Top positive review
A collection of stories that forces one to think
Reviewed in the United States on April 24, 2015
A.I. Chronicles is a collection of stories that forces one to think. Every story within this grouping represents a question that forces us back to the mirror of our own humanity.
In The Syntax of Consciousness by Pavarti K. Tyler we have the question what happens when the freshly born soul of an A.I. comes into direct conflict with the depressed soul of humanity?
Restore by Susan Kaye Quinn asks what happens when a medical robot’s primary mission to love its patient requires it to face up to conflicting parameters?

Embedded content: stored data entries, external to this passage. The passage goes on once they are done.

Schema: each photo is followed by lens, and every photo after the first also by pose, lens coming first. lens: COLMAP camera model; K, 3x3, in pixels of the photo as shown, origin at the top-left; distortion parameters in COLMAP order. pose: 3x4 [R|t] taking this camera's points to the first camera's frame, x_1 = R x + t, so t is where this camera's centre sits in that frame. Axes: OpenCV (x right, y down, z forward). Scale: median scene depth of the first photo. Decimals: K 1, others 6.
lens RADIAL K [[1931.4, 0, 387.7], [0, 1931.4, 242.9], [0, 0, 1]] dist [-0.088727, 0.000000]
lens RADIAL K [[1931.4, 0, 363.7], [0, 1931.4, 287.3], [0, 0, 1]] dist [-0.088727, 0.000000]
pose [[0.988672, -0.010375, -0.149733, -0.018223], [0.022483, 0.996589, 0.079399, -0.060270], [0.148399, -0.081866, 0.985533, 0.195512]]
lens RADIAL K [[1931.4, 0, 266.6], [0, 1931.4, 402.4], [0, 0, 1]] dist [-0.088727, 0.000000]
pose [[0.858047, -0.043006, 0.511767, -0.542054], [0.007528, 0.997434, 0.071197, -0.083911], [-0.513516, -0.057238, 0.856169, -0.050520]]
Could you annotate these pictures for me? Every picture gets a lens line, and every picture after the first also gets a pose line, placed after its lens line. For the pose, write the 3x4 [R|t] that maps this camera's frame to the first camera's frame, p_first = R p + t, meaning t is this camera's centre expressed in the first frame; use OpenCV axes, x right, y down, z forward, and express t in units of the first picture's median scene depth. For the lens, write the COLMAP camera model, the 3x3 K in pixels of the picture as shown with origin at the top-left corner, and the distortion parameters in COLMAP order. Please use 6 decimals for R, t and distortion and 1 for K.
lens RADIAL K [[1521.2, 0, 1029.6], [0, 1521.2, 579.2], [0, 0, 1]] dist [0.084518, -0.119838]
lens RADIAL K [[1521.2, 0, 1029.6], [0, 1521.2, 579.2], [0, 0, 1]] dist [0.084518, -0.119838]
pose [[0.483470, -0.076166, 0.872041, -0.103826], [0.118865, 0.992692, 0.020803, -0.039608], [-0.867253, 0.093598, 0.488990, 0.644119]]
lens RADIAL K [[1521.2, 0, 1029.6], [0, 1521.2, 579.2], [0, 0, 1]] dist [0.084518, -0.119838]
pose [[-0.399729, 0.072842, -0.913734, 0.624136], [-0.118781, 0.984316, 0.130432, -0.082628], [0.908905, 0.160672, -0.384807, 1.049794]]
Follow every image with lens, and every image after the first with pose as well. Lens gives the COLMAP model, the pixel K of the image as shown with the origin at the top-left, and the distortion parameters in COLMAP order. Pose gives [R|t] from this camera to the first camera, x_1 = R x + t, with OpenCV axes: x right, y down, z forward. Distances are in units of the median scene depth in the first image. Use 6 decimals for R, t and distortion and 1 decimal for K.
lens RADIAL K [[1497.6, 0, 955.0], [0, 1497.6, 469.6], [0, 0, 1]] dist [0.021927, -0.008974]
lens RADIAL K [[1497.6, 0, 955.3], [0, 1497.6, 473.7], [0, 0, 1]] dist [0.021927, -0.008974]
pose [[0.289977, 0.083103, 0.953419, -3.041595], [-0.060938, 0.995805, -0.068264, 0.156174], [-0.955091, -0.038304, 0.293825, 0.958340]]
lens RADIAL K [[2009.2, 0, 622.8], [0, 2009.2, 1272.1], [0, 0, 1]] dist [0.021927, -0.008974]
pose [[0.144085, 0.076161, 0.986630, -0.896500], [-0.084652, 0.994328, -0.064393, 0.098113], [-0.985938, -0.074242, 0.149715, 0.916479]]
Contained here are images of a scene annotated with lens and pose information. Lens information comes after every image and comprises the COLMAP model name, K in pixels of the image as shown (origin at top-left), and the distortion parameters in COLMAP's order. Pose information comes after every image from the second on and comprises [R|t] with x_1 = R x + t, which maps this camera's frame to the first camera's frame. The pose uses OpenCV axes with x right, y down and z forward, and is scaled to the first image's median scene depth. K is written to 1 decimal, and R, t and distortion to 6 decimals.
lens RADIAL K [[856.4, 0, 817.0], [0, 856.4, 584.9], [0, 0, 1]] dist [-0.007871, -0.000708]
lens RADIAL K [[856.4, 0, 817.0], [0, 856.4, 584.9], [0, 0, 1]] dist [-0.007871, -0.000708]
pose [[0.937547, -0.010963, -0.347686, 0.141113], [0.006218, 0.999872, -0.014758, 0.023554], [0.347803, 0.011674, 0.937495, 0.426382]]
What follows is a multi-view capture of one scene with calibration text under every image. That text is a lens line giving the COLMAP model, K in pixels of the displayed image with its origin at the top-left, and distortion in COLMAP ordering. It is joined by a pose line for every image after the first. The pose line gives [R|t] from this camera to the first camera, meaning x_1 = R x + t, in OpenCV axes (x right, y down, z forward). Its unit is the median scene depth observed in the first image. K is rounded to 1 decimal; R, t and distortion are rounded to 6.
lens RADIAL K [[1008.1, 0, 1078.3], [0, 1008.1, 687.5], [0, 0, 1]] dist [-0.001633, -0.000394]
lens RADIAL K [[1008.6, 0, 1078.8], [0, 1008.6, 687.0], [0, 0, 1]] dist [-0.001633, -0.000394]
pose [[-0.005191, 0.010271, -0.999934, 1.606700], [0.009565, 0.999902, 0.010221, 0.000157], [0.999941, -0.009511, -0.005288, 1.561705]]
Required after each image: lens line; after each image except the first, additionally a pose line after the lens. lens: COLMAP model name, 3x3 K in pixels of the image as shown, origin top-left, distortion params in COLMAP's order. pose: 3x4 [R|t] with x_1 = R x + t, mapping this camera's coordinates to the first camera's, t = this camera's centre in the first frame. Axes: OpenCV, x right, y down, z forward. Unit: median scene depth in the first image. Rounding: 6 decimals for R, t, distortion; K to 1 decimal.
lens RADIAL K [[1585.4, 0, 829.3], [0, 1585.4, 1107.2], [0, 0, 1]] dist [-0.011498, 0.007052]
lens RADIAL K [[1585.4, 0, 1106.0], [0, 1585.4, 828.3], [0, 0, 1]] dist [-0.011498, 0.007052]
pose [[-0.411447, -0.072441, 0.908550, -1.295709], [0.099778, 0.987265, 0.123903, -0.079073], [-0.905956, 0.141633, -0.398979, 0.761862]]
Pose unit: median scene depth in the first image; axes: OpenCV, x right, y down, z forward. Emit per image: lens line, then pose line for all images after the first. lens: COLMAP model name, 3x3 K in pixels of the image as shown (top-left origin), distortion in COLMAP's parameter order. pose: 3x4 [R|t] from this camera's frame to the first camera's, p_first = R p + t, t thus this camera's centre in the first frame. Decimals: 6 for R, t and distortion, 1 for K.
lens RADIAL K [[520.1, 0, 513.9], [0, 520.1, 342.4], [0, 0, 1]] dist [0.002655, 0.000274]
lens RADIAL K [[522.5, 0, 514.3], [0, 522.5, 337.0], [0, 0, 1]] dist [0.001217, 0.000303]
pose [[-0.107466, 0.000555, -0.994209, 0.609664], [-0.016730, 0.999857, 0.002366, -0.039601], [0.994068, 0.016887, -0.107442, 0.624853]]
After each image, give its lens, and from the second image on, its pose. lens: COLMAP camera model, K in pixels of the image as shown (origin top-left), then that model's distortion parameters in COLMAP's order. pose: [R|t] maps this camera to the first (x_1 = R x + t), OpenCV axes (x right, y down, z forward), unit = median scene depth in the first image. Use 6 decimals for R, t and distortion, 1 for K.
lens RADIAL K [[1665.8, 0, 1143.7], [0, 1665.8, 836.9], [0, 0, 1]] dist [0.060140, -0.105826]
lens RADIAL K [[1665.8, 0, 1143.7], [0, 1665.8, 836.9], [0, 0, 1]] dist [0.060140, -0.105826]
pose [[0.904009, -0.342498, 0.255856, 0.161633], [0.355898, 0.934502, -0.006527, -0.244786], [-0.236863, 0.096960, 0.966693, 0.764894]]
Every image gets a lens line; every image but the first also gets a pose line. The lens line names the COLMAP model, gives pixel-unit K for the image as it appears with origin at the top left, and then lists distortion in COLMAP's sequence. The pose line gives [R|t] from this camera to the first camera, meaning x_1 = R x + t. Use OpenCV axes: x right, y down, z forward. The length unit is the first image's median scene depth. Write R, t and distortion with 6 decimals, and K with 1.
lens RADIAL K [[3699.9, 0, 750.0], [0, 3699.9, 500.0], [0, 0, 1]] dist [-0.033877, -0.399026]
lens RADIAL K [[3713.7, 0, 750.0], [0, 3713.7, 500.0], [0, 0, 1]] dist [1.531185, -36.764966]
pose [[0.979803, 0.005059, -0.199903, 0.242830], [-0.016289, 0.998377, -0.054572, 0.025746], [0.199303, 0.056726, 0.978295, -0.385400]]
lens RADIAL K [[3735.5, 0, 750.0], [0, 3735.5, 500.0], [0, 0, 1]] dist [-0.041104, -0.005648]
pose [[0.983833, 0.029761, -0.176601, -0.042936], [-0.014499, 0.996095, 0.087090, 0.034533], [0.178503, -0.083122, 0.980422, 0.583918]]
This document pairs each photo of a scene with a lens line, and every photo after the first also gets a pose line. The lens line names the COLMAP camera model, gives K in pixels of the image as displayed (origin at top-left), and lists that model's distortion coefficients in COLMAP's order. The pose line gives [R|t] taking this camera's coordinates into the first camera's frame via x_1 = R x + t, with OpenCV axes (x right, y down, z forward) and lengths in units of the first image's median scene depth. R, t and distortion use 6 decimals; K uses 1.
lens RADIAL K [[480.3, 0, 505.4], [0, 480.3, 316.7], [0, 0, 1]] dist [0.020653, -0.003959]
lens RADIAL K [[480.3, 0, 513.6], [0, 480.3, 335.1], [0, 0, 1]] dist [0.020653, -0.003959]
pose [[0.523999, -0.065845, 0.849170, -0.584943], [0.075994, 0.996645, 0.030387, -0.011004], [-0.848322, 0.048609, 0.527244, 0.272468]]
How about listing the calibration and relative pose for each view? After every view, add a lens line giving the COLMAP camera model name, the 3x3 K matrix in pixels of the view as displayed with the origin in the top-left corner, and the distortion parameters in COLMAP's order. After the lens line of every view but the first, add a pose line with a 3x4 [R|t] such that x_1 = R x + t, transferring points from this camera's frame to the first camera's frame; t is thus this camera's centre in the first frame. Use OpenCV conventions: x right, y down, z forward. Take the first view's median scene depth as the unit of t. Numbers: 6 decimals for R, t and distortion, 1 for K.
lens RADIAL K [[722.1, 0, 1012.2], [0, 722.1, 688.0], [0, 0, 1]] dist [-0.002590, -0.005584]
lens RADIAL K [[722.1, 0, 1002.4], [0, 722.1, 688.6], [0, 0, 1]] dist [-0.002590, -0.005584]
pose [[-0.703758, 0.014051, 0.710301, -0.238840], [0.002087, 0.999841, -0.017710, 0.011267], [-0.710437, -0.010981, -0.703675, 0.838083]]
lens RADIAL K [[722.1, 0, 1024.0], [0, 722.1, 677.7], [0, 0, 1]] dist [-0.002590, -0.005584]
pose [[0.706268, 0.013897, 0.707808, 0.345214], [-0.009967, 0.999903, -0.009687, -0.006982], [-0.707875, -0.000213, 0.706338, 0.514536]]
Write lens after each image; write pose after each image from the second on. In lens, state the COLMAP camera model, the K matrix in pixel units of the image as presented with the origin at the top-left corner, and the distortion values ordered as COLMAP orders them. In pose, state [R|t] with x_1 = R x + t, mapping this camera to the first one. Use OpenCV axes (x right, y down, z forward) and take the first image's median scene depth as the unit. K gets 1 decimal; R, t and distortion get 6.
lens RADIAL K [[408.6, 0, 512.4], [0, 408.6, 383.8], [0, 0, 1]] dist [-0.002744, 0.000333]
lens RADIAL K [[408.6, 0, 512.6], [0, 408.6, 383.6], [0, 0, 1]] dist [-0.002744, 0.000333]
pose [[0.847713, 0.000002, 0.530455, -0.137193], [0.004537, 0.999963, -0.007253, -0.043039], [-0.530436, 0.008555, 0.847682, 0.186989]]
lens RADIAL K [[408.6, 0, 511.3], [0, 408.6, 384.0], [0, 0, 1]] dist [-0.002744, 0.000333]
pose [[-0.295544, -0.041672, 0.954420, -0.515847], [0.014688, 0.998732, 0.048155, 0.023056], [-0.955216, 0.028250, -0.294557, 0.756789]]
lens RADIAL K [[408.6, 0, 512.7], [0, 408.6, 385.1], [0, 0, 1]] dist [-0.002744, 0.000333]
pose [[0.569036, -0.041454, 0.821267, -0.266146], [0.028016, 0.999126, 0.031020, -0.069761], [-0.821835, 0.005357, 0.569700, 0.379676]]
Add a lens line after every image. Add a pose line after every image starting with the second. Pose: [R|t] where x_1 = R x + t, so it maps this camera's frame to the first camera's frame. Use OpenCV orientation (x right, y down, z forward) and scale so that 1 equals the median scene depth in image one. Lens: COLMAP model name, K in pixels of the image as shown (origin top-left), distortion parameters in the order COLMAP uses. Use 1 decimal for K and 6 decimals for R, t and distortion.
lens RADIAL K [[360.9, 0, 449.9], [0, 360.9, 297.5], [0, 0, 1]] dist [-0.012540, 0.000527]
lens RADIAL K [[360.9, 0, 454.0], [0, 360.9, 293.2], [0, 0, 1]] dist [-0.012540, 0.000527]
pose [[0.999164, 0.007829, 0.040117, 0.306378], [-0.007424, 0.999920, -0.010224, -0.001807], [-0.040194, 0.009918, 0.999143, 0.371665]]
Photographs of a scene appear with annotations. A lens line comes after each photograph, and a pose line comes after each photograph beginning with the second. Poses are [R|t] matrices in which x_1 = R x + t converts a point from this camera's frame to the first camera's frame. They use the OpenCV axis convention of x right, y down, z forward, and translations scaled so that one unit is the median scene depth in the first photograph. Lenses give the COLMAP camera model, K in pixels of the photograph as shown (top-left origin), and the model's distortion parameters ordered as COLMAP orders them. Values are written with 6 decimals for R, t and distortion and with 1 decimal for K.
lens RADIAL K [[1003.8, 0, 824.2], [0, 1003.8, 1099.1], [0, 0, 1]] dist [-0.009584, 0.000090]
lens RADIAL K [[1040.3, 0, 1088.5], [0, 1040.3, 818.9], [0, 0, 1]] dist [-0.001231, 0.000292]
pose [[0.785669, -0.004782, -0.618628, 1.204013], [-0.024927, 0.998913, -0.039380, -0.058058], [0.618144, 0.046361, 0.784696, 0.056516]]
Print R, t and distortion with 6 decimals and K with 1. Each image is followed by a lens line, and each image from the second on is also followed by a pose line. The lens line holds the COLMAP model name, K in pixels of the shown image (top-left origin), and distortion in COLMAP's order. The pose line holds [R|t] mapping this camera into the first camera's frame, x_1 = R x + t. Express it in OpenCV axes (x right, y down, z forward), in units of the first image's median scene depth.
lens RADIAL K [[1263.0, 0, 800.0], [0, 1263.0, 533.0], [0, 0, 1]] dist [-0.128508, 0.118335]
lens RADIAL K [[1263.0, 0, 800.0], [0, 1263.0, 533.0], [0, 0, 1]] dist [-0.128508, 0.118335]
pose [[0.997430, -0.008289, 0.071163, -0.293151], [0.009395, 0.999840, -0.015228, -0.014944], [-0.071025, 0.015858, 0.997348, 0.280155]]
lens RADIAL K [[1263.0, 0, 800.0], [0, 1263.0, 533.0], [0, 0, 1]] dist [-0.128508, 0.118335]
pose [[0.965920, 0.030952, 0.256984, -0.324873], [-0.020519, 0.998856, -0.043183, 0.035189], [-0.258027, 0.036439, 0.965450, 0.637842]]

What happens when your job is replaced by A.I., ineffectively? ... in Narai, by E.E. Giorgi
What if A.I. controlled an entire military force? ... in Sub-Human by David Simpson
What happens when a self-aware A.I. escapes unchecked into the world wide web? ... in Auto by Angela Cavanaugh
Although all hold an interest, stories that I thought really stood out include:
Narai by E.E. Giorgi. Narai struck home with me as I once lost my own job due to economic cutbacks. I sympathized with the protagonist and his struggles in his new position as a baby-sitter for the machine that replaced him.
Maker by Sam Best. Maker had a very other-worldly feel to me, similar to the feeling I had watching the movies 2001 or Oblivion. There was a feeling of being transported to a distant reality and observing the consequences of an evolution. Sam Best set a terrific scene presented a difficult choice.
Finally, The Turing Cube by Alex Albrinck presented a tale that I found refreshing in its unexpectedness. I will not say more, but I love turns that I do not anticipate, and this one was fun.
Overall, I give this collection 4 stars, mostly for the various ways in which this collection drew me in as a reader. Pick it up. I highly recommend it.